Return, word for word, only the lines of the data below that lie between the line with "t = 0.53 s (no picture)" and the line with "41: (111, 39, 16.35)", those two lines included.

* DATA FOR ANALYSIS:
═══

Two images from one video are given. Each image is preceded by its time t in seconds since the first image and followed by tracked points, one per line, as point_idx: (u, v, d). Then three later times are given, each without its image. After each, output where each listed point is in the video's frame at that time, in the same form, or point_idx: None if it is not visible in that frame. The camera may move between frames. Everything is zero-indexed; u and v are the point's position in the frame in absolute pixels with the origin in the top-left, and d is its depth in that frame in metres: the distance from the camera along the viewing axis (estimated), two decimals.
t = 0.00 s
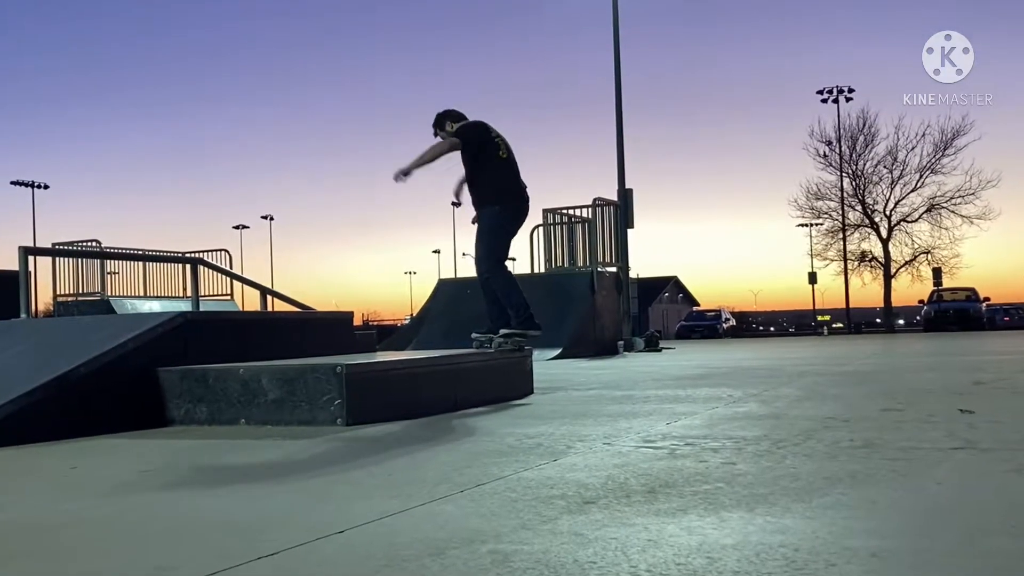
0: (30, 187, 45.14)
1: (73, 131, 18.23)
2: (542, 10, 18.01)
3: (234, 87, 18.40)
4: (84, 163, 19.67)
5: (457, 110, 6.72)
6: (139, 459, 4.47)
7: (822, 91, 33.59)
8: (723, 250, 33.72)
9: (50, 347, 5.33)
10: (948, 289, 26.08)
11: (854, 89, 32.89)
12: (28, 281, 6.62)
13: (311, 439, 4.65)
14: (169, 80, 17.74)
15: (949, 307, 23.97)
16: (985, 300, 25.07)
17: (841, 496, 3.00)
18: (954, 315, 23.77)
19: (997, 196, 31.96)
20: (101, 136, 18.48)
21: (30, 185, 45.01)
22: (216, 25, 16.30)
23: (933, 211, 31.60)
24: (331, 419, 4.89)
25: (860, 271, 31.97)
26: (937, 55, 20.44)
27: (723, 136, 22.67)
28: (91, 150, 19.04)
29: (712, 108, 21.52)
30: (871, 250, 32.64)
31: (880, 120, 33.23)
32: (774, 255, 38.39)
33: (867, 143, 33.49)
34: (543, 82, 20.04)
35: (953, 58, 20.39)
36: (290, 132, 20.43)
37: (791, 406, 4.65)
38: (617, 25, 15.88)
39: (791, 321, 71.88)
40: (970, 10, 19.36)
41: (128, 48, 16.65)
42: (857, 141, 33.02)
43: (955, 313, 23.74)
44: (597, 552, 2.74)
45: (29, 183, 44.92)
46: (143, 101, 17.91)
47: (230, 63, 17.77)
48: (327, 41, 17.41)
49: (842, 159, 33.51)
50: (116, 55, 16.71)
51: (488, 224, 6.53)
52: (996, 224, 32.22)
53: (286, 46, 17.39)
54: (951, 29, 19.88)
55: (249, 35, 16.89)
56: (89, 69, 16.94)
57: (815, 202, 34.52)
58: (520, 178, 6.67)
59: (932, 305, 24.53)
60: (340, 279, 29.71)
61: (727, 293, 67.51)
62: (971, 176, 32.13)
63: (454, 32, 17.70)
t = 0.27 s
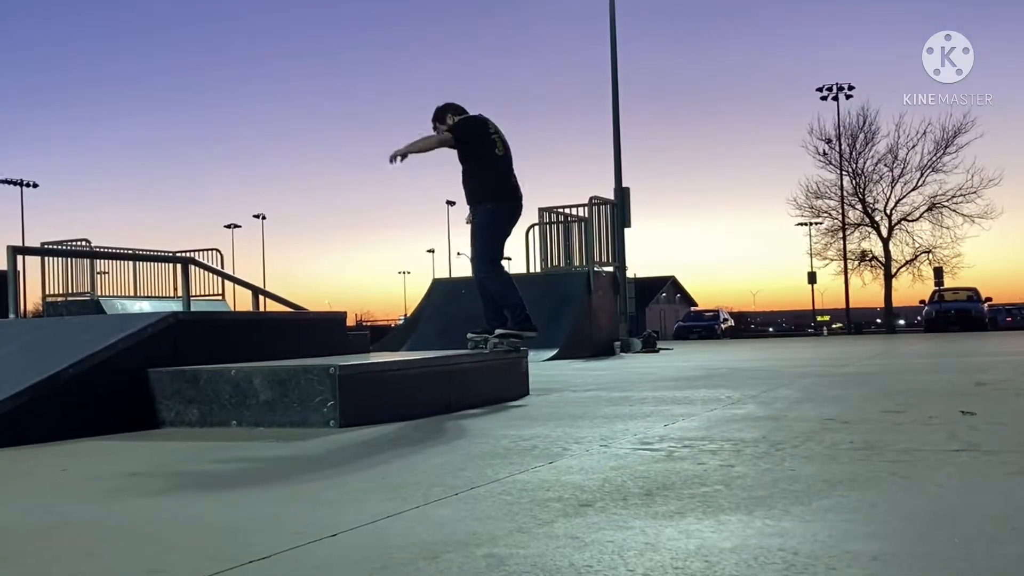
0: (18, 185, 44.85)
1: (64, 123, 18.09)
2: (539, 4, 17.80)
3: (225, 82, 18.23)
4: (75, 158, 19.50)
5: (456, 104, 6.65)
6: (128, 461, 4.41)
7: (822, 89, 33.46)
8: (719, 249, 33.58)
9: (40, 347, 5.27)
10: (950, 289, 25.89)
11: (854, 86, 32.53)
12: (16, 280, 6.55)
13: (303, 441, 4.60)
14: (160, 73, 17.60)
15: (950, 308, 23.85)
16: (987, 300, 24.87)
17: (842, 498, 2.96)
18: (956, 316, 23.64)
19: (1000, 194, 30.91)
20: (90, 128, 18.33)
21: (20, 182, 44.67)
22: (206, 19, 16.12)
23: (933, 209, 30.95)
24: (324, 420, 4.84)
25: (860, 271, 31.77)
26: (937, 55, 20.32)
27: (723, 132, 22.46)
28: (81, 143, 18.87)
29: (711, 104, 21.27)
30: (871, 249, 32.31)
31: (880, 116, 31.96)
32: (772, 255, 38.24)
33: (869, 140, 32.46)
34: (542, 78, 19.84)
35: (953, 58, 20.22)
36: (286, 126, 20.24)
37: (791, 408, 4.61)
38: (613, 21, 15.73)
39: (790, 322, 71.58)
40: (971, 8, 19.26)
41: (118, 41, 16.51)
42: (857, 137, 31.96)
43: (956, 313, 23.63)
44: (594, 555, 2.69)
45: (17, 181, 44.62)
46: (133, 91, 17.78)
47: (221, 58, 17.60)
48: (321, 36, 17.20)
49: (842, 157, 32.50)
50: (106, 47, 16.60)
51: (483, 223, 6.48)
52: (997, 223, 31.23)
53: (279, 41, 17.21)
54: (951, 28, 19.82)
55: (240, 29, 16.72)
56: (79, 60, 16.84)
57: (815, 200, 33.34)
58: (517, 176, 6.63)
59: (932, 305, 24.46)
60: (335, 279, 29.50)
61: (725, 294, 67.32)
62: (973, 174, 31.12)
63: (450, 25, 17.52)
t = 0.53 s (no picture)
0: (7, 184, 44.48)
1: (56, 121, 17.91)
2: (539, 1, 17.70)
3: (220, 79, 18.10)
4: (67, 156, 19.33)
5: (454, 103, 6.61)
6: (118, 464, 4.34)
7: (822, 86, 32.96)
8: (716, 250, 33.49)
9: (28, 348, 5.20)
10: (952, 289, 25.76)
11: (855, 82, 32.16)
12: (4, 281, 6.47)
13: (295, 443, 4.54)
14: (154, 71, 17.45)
15: (952, 308, 23.88)
16: (989, 300, 24.73)
17: (842, 501, 2.92)
18: (958, 317, 23.66)
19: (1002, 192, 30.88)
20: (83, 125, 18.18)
21: (9, 181, 44.27)
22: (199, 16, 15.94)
23: (935, 208, 30.71)
24: (317, 422, 4.79)
25: (860, 272, 31.59)
26: (937, 55, 20.15)
27: (724, 129, 22.30)
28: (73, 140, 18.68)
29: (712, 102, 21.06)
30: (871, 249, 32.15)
31: (881, 113, 31.93)
32: (770, 255, 38.16)
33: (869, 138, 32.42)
34: (541, 74, 19.69)
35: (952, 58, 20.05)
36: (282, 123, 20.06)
37: (790, 409, 4.57)
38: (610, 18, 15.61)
39: (789, 321, 71.44)
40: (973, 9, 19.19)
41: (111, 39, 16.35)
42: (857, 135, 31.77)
43: (958, 313, 23.65)
44: (591, 559, 2.64)
45: (7, 180, 44.23)
46: (128, 88, 17.64)
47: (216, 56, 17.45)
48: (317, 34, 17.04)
49: (842, 155, 32.34)
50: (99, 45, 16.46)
51: (476, 223, 6.43)
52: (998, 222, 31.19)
53: (274, 39, 17.07)
54: (951, 28, 19.67)
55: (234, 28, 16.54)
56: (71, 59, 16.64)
57: (815, 199, 33.13)
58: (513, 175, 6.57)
59: (934, 304, 24.44)
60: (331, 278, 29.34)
61: (723, 295, 67.27)
62: (974, 172, 30.98)
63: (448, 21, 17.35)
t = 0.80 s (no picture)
0: None
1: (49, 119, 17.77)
2: None
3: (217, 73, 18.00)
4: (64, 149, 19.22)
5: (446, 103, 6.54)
6: (107, 466, 4.28)
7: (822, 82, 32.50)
8: (713, 249, 33.43)
9: (17, 349, 5.14)
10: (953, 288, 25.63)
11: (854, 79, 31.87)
12: None
13: (287, 445, 4.48)
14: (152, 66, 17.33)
15: (954, 309, 23.72)
16: (990, 300, 24.57)
17: (841, 505, 2.88)
18: (960, 317, 23.52)
19: (1004, 191, 30.43)
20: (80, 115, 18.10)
21: None
22: (196, 10, 15.83)
23: (936, 207, 30.48)
24: (309, 424, 4.73)
25: (860, 271, 31.39)
26: (937, 55, 20.62)
27: (726, 127, 22.19)
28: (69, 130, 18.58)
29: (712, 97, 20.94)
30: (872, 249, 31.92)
31: (881, 110, 31.78)
32: (767, 255, 38.08)
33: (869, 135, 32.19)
34: (543, 69, 19.64)
35: (953, 58, 20.47)
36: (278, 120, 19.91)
37: (788, 411, 4.53)
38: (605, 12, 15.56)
39: (788, 321, 71.37)
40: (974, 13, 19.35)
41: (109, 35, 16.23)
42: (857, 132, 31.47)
43: (960, 313, 23.49)
44: (586, 563, 2.60)
45: None
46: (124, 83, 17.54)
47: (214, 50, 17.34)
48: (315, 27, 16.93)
49: (842, 153, 31.98)
50: (94, 42, 16.33)
51: (476, 222, 6.38)
52: (1000, 220, 30.88)
53: (274, 34, 17.00)
54: (951, 29, 19.91)
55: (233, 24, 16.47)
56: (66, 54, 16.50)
57: (815, 198, 32.92)
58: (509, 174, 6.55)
59: (936, 304, 24.29)
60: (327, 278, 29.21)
61: (721, 295, 67.27)
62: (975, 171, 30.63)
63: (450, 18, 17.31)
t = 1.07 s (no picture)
0: None
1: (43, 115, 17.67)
2: None
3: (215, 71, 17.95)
4: (61, 145, 19.16)
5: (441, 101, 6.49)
6: (95, 469, 4.22)
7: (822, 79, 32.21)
8: (709, 250, 33.43)
9: (6, 350, 5.08)
10: (954, 288, 25.56)
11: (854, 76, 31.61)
12: None
13: (279, 447, 4.43)
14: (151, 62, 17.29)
15: (955, 309, 23.32)
16: (993, 300, 24.46)
17: (841, 507, 2.83)
18: (960, 317, 23.21)
19: (1007, 189, 29.86)
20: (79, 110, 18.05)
21: None
22: (194, 5, 15.74)
23: (937, 206, 30.15)
24: (301, 426, 4.68)
25: (860, 271, 31.19)
26: (936, 55, 20.75)
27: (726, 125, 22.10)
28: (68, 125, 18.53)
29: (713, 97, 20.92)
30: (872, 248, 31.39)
31: (882, 108, 31.40)
32: (765, 256, 38.02)
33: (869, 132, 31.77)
34: (544, 67, 19.55)
35: (953, 58, 20.59)
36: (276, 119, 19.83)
37: (788, 413, 4.49)
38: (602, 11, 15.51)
39: (787, 321, 71.19)
40: (974, 14, 19.35)
41: (107, 31, 16.19)
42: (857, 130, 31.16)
43: (961, 313, 23.16)
44: (582, 566, 2.55)
45: None
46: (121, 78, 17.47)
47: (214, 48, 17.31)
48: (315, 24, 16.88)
49: (841, 151, 31.60)
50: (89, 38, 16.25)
51: (473, 222, 6.33)
52: (1003, 219, 30.38)
53: (271, 31, 16.91)
54: (951, 29, 19.99)
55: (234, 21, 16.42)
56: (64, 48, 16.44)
57: (814, 196, 32.57)
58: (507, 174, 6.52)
59: (938, 304, 24.03)
60: (323, 278, 29.09)
61: (719, 295, 67.29)
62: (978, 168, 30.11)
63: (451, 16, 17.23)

═══

* COMPLETED EXERCISE:
t = 0.53 s (no picture)
0: (7, 184, 44.48)
1: (56, 121, 17.91)
2: (539, 1, 17.70)
3: (220, 79, 18.10)
4: (67, 156, 19.33)
5: (454, 103, 6.61)
6: (118, 464, 4.34)
7: (822, 86, 32.96)
8: (716, 250, 33.49)
9: (28, 348, 5.20)
10: (952, 289, 25.76)
11: (855, 82, 32.16)
12: (4, 281, 6.47)
13: (295, 443, 4.54)
14: (154, 71, 17.45)
15: (952, 308, 23.88)
16: (989, 300, 24.73)
17: (842, 501, 2.92)
18: (958, 317, 23.66)
19: (1002, 192, 30.88)
20: (83, 125, 18.18)
21: (9, 181, 44.27)
22: (199, 16, 15.94)
23: (935, 208, 30.71)
24: (317, 422, 4.79)
25: (860, 272, 31.59)
26: (937, 55, 20.15)
27: (724, 129, 22.30)
28: (73, 140, 18.68)
29: (712, 102, 21.06)
30: (871, 249, 32.15)
31: (881, 113, 31.93)
32: (770, 255, 38.16)
33: (869, 138, 32.42)
34: (541, 74, 19.69)
35: (952, 58, 20.05)
36: (282, 123, 20.06)
37: (790, 409, 4.57)
38: (610, 18, 15.61)
39: (789, 321, 71.44)
40: (973, 9, 19.19)
41: (111, 39, 16.35)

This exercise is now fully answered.